Monday, May 23, 2011

How Are You?

That is a really loaded question and one I get often. Sometimes I'm not sure if people ask because they really care or are being polite. I have my friends that ask and truly care, both because they want to know and they want to know specifically how to pray. I know the people who are asking to be polite are trying to make conversation and don't realize what they are getting into by asking that simple question. I don't blame them. I think we all do it or have done it not realizing someone is going through difficult times. But if you were to ask me that question right now I will tell you I'm NOT good. Fear has taken over and taken me to a place where I cannot function. I don't want to do anything. I don't want to go anywhere. And I don't really want to be social. I can feel myself becoming more and more isolated. People want to know what is going on and it's hard to explain sometimes. Eli has what I call "episodes". They are periods where he gets a LOT of symptoms in a short amount of time. They come on very quickly, without any warning and can last for a day (meaning 7-8 hours) or less than one hour. He typically has 1-3 "episodes" every week. We know what causes 95% of them. We never know if the next episode is going to end or end by taking his life.

I was talking to my husband about when Eli was a baby. Before we knew about his heart problem. Before they did the chest x-ray and realized what the symptoms I was describing were from. Before the doctors actually saw the symptoms come on. Then you could feel the panic of everyone around us. We weren't alone. The doctors had joined us. But we are now wondering when will they join us in having the same panic now? I don't blame the doctors. When Eli was a baby they hooked him up to the heart monitor and the pulse oximeter but it showed normal. He still had a heart problem, but the tests didn't show anything. This is VERY typical Eli. It takes specific probing before you find the answer. Usually it's a doozy of an answer. I honestly feel sorry for the doctors because attempting to find the answers is very tricky because Eli from a medical standpoint is VERY confusing and difficult to figure out. It's not just take him to the doctors and have them look here and do this test or that. So as I sit and wait for whatever is next I am slowly
quickly loosing my mind, patience, temper at pretty much any given opportunity. And strangers are just as much a target. I know that is bad. It's not showing Jesus' love. I am weak. I'm trying to lean on Jesus' and I'm failing once again. Thankfully HE loves me inspite of my weakness and failures.
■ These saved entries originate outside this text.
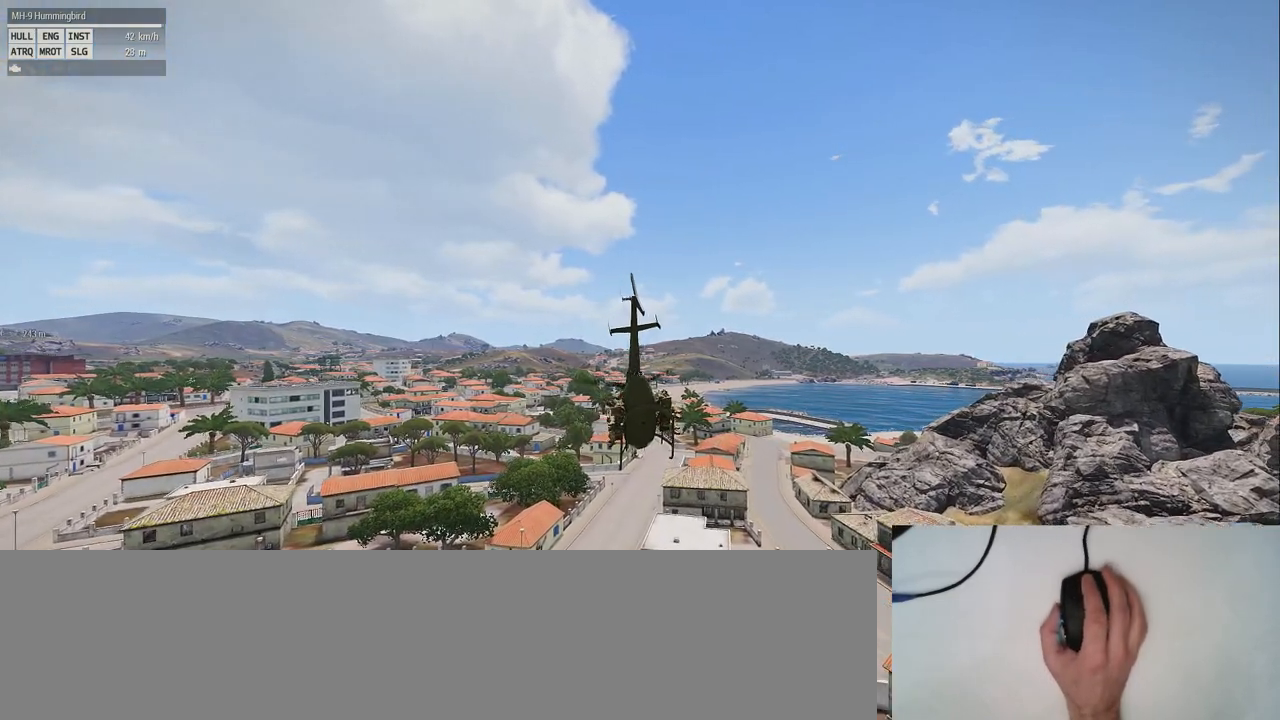
{"keys": ["shift_l"], "mouse": [], "events": []}
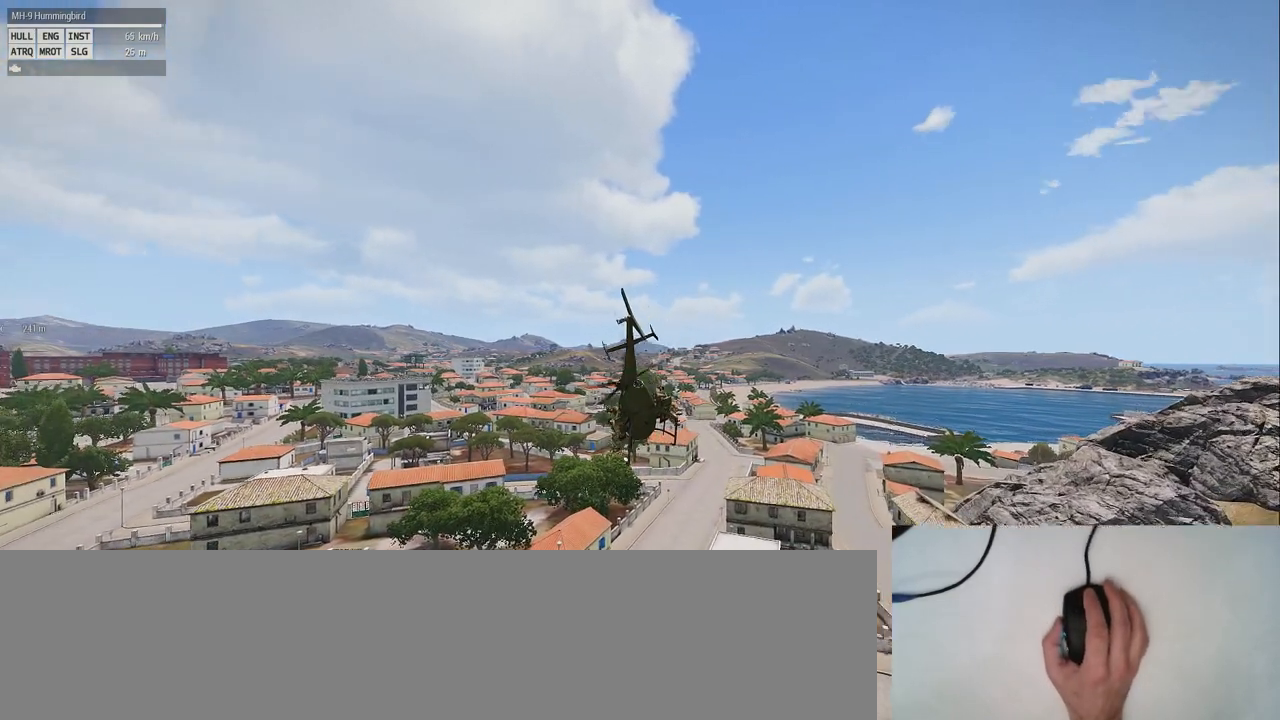
{"keys": ["shift_l"], "mouse": [], "events": []}
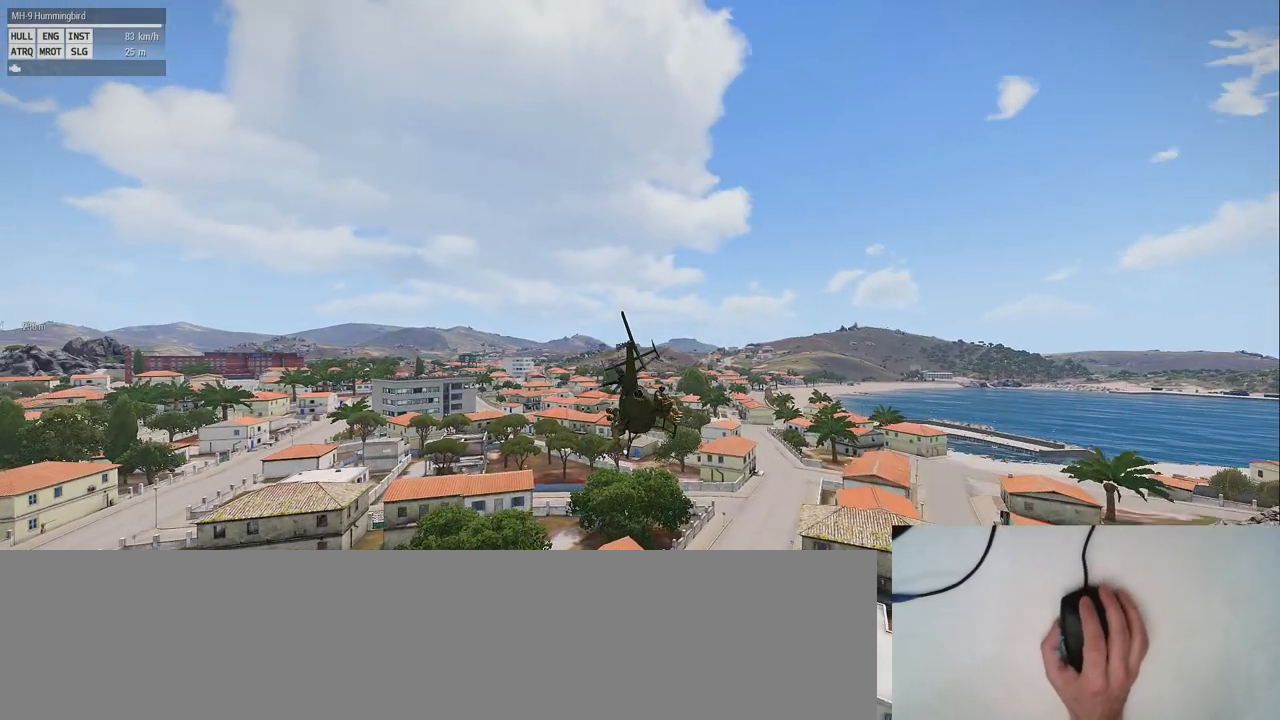
{"keys": ["shift_l"], "mouse": [], "events": []}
Usually when someone asks this question I want to tell them the whole story. And I'm an open book so I let go. I sense sometimes the person who asked the original question is sorry they did. I can't say I blame them. Right now I'm trying to avoid the question because I'm NOT good. I cry a lot. Sometimes all day. All I can think is God's going to take my baby. I will NOT be okay. Eli would be healed and safe in Jesus' arms. I would be angry, heartbroken, bitter and I would not have Eli.